Etiketli kutu kayıtları:

--

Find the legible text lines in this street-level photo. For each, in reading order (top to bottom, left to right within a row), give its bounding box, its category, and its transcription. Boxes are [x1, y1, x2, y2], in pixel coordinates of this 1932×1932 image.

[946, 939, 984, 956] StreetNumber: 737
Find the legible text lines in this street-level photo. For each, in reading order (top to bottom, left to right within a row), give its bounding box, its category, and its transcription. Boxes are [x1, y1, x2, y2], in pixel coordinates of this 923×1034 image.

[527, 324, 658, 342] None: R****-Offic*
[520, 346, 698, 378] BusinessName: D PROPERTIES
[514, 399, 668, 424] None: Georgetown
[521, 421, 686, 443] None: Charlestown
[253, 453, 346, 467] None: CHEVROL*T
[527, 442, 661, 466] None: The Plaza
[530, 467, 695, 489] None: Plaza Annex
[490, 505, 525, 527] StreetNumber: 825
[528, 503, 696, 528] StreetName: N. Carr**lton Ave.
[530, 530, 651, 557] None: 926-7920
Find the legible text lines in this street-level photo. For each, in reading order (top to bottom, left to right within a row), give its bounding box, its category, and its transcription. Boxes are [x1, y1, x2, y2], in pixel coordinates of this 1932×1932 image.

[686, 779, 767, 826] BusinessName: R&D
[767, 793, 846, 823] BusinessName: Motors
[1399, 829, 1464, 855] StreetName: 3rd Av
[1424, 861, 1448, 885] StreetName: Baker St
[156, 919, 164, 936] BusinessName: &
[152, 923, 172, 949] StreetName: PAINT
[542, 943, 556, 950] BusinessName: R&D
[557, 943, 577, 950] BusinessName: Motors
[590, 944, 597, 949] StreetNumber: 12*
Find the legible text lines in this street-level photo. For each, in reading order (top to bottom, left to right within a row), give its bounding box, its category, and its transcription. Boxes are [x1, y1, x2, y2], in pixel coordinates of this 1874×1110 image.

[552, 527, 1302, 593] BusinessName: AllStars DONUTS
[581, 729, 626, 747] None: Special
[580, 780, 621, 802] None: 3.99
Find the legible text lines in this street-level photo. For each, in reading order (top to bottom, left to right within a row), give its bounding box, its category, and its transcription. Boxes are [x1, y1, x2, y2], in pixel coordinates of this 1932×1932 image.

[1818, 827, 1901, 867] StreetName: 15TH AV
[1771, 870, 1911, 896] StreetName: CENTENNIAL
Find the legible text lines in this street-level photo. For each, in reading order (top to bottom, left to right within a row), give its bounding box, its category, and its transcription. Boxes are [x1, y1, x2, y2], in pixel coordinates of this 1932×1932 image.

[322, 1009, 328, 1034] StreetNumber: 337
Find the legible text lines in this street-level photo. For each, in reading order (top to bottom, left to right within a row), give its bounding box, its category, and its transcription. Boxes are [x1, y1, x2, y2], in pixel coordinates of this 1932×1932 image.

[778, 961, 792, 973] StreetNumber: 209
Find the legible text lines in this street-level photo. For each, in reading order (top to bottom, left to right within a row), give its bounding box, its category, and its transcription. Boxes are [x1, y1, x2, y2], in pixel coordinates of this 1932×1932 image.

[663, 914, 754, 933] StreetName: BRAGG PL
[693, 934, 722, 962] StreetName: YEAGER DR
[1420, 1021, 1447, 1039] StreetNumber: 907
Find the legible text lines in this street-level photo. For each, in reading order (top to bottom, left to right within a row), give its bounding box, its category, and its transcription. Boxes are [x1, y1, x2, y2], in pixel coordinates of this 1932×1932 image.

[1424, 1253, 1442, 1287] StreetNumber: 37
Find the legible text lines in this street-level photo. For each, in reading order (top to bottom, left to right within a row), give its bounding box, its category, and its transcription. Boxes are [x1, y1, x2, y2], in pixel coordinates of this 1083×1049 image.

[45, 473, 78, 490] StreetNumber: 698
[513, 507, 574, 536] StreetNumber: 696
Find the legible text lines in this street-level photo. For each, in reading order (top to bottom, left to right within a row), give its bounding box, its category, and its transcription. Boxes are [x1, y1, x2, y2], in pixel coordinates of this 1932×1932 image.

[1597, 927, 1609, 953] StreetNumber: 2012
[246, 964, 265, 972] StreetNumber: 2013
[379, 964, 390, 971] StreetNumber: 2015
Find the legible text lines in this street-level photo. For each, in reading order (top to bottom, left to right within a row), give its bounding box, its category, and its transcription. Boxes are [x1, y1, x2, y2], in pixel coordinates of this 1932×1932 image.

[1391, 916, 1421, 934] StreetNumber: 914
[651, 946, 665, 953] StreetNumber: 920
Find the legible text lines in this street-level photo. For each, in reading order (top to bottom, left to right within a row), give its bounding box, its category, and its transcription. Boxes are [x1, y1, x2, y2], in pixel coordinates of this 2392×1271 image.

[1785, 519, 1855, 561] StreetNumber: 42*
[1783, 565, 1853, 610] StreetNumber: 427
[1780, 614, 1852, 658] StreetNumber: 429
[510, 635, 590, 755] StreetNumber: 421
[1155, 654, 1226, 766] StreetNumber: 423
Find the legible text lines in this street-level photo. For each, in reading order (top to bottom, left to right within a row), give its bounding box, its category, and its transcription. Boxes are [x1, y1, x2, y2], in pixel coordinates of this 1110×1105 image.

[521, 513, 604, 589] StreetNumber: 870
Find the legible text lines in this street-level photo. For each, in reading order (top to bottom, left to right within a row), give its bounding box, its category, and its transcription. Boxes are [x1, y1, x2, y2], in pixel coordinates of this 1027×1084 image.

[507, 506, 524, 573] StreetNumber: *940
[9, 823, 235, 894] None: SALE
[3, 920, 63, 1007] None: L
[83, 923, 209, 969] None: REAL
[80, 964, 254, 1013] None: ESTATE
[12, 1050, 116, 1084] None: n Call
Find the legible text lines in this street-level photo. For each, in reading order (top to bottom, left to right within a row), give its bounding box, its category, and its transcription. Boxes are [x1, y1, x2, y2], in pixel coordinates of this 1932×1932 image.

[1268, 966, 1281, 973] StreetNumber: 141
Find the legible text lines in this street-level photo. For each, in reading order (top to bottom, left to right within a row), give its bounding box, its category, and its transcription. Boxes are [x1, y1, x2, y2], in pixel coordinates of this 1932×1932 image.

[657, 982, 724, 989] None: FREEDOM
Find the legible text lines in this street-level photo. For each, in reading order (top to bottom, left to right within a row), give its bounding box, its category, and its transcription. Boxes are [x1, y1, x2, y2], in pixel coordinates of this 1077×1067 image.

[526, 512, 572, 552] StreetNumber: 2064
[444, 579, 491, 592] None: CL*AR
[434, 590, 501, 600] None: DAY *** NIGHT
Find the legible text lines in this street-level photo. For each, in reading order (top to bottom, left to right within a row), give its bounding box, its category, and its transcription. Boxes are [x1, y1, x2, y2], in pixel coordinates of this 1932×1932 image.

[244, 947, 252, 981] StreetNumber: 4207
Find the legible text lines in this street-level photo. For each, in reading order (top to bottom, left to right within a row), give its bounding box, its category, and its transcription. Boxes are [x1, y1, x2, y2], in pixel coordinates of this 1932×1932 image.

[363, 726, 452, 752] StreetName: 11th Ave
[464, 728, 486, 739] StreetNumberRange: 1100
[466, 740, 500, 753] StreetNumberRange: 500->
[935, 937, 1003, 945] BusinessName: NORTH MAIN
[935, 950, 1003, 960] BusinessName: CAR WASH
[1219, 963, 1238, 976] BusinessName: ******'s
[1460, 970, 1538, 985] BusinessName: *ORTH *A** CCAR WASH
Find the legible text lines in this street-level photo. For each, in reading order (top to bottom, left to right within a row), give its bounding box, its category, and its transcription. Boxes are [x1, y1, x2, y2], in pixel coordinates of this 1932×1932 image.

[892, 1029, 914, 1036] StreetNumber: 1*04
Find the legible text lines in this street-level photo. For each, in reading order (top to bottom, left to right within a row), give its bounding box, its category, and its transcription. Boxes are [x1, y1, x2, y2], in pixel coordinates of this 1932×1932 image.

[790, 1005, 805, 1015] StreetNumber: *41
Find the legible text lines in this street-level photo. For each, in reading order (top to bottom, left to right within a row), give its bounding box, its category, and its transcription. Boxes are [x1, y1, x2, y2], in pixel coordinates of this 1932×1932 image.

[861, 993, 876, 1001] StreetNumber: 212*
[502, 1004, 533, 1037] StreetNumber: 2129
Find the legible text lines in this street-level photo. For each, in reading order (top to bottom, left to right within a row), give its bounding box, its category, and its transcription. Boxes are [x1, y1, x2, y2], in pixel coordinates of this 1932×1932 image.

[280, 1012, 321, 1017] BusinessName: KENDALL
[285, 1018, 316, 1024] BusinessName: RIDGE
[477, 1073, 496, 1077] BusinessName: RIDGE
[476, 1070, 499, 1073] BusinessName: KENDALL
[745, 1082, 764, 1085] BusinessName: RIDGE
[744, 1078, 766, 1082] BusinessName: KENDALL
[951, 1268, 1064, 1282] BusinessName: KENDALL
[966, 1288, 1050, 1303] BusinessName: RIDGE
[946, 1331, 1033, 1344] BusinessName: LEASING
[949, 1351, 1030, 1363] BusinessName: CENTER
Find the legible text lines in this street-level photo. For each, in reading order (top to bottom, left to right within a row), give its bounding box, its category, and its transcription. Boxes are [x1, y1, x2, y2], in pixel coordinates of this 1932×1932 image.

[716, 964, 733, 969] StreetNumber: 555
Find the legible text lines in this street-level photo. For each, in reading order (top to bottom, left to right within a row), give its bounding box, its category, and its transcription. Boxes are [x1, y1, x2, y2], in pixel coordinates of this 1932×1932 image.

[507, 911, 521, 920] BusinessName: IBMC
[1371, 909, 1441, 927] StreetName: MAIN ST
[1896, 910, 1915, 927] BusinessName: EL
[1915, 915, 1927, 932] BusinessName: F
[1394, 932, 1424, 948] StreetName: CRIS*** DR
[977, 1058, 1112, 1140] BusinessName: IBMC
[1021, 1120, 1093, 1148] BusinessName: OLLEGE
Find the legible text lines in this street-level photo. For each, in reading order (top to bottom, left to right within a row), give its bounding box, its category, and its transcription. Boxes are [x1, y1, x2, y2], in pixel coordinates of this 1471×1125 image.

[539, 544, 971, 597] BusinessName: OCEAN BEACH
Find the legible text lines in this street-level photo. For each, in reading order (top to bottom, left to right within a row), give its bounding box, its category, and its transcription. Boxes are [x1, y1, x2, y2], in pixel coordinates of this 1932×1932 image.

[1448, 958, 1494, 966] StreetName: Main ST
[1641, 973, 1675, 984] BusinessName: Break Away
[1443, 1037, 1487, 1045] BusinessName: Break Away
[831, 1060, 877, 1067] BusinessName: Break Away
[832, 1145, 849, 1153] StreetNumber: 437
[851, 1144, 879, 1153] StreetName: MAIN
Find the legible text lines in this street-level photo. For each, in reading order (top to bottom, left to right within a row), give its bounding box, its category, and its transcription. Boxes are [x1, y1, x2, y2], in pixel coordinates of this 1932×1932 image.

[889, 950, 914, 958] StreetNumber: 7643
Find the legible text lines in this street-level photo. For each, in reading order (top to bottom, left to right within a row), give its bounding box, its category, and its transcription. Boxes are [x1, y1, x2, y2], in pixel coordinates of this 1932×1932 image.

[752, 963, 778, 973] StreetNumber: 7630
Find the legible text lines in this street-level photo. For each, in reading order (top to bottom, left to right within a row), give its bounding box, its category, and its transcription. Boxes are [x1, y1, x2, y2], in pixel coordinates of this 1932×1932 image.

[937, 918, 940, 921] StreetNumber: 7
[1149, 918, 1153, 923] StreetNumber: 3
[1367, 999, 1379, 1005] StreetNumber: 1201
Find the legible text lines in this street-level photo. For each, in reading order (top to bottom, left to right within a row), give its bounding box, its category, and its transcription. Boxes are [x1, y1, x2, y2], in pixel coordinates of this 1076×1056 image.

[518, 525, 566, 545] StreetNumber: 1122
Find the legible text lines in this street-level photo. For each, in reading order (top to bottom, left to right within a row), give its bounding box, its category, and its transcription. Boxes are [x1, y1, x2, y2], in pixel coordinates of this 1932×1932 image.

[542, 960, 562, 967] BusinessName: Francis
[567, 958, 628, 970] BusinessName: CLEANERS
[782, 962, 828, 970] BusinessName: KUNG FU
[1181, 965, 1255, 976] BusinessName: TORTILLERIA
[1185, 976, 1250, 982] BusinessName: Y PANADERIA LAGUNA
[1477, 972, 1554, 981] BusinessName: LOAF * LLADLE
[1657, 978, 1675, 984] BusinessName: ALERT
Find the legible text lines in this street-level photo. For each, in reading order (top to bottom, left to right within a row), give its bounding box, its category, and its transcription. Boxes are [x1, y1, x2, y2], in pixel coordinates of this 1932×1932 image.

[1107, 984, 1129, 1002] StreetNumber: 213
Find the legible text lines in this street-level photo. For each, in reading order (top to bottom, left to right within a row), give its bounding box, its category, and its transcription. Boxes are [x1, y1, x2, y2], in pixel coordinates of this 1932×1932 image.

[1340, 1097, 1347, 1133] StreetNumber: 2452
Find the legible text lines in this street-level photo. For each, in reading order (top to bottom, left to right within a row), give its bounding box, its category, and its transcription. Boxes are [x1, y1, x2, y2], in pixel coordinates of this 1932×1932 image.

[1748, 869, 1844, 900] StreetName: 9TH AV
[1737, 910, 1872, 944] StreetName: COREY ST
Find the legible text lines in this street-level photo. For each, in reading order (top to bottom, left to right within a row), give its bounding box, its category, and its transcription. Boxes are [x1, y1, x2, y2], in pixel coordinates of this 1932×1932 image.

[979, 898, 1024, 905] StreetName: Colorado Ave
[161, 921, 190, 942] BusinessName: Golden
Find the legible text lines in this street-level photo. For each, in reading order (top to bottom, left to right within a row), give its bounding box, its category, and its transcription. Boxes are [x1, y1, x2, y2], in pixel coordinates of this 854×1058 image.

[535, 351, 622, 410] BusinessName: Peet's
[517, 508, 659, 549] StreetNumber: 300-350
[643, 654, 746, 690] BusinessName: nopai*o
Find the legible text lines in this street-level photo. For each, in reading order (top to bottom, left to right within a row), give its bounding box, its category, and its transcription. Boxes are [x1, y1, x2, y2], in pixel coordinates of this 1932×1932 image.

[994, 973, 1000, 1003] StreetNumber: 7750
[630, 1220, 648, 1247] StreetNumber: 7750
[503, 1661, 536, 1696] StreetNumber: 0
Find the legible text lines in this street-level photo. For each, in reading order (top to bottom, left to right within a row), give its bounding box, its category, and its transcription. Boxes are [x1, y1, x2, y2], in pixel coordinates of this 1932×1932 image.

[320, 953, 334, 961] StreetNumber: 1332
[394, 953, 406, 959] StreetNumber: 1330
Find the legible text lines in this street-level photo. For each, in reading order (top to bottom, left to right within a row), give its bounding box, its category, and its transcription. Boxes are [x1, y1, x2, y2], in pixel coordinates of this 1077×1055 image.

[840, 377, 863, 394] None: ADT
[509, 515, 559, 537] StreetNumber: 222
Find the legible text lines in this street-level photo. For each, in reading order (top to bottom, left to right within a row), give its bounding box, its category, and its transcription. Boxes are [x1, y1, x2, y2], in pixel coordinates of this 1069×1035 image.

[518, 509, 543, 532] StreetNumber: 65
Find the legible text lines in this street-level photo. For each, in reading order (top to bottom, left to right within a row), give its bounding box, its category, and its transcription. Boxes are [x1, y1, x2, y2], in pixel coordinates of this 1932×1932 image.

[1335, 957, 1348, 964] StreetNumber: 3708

--

#### Görev talimatı
Kayıtların başından "[946, 939, 984, 956] StreetNumber: 737" içeren satıra kadar her şeyi, "legible" yerine "readable" koyarak yeniden yazın. Bunun dışında hiçbir şeyi değiştirmeyin.

#### Tam yanıt
Find the readable text lines in this street-level photo. For each, in reading order (top to bottom, left to right within a row), give its bounding box, its category, and its transcription. Boxes are [x1, y1, x2, y2], in pixel coordinates of this 1932×1932 image.

[946, 939, 984, 956] StreetNumber: 737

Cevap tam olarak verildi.